== EXERCISE INPUT ==
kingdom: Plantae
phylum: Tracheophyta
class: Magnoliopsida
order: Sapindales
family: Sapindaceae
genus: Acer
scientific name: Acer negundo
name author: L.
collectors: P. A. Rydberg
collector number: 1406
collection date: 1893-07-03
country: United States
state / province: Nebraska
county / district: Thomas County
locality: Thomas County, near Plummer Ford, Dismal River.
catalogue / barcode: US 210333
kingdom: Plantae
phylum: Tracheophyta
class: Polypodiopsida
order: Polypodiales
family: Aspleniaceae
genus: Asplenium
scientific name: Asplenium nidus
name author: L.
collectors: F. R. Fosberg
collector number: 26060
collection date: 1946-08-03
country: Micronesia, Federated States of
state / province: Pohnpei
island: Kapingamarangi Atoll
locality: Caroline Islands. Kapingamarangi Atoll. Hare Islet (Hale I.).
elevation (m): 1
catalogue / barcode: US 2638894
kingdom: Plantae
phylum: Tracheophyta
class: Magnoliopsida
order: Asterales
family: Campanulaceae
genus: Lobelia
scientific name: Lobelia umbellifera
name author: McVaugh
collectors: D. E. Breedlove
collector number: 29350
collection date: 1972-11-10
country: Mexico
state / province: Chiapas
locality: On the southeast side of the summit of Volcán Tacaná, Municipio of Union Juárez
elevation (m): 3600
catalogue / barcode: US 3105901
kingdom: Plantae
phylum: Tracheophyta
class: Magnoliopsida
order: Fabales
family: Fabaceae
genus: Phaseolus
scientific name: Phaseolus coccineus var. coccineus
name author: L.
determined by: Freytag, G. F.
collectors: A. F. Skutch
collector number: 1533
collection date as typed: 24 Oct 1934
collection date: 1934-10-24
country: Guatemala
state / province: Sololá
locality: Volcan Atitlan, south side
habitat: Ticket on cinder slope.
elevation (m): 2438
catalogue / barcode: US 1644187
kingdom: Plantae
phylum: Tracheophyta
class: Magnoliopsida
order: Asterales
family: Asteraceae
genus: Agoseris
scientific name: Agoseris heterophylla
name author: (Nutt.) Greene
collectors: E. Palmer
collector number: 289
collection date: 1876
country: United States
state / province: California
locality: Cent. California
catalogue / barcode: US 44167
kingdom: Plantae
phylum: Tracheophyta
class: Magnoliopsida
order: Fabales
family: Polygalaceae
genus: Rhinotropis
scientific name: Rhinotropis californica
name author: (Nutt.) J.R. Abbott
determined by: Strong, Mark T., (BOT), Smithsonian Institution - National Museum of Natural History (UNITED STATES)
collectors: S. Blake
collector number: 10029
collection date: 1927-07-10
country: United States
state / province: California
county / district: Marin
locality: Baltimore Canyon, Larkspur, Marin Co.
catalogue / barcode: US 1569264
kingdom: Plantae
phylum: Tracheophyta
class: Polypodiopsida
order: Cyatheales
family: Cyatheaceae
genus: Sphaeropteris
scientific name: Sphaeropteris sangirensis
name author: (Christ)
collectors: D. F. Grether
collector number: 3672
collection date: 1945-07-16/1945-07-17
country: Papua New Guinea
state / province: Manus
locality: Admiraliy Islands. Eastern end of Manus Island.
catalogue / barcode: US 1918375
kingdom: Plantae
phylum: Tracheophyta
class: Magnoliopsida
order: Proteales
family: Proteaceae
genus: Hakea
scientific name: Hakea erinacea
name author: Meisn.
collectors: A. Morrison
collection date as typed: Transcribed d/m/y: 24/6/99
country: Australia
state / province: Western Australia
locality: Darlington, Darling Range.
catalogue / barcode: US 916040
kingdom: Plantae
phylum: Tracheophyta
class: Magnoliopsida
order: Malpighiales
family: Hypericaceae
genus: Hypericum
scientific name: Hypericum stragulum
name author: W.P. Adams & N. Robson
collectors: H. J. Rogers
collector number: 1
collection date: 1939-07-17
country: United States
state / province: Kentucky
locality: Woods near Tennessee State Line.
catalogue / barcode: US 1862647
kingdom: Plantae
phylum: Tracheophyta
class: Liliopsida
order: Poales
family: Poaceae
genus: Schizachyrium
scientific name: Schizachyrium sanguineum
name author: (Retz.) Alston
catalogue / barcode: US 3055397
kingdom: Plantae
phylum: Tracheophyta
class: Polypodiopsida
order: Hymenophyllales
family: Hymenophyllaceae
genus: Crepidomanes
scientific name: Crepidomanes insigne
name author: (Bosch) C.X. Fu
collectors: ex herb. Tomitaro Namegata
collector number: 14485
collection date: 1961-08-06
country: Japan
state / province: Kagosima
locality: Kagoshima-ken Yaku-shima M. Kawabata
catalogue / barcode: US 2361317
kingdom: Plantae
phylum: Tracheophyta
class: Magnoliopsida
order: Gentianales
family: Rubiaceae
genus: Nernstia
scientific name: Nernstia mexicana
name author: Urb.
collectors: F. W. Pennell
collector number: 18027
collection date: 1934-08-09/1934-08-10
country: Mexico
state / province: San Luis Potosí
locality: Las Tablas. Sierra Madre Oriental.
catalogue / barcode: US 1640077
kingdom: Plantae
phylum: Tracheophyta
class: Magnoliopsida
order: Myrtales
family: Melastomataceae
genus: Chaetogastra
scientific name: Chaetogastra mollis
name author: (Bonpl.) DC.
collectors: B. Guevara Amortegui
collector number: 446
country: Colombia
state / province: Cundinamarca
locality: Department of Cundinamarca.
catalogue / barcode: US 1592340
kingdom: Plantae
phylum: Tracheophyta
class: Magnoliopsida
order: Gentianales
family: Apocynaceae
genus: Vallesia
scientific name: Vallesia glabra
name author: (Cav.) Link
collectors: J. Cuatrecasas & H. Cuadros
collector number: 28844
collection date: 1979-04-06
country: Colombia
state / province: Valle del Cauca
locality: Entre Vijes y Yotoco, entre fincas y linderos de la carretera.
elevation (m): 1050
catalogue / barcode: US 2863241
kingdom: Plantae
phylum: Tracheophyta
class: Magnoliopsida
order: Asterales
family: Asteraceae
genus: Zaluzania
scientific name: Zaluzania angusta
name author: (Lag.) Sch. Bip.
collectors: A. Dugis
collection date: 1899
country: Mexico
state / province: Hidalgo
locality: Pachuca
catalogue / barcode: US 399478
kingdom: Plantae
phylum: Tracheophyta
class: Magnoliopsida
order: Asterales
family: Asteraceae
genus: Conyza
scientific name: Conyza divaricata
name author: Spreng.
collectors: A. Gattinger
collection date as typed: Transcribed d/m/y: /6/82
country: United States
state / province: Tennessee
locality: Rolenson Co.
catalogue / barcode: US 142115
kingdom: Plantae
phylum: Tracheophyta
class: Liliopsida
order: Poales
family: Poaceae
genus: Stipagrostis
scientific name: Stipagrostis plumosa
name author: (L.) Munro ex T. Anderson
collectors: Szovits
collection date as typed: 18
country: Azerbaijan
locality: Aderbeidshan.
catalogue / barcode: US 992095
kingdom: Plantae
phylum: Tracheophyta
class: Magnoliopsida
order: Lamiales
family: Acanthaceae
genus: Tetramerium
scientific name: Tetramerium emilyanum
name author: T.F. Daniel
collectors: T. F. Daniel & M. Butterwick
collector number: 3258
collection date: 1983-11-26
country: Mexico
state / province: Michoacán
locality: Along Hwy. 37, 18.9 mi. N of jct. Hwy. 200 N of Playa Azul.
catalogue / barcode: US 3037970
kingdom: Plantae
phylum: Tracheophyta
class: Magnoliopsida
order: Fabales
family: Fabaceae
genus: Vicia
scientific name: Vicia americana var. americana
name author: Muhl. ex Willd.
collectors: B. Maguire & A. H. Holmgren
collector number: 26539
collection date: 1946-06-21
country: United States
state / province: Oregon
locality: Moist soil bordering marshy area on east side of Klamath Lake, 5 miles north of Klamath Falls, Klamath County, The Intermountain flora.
===
Count the lines of the records above that contain the string "Transcribed", and state only that number.

■ **WRITTEN REPLY**
2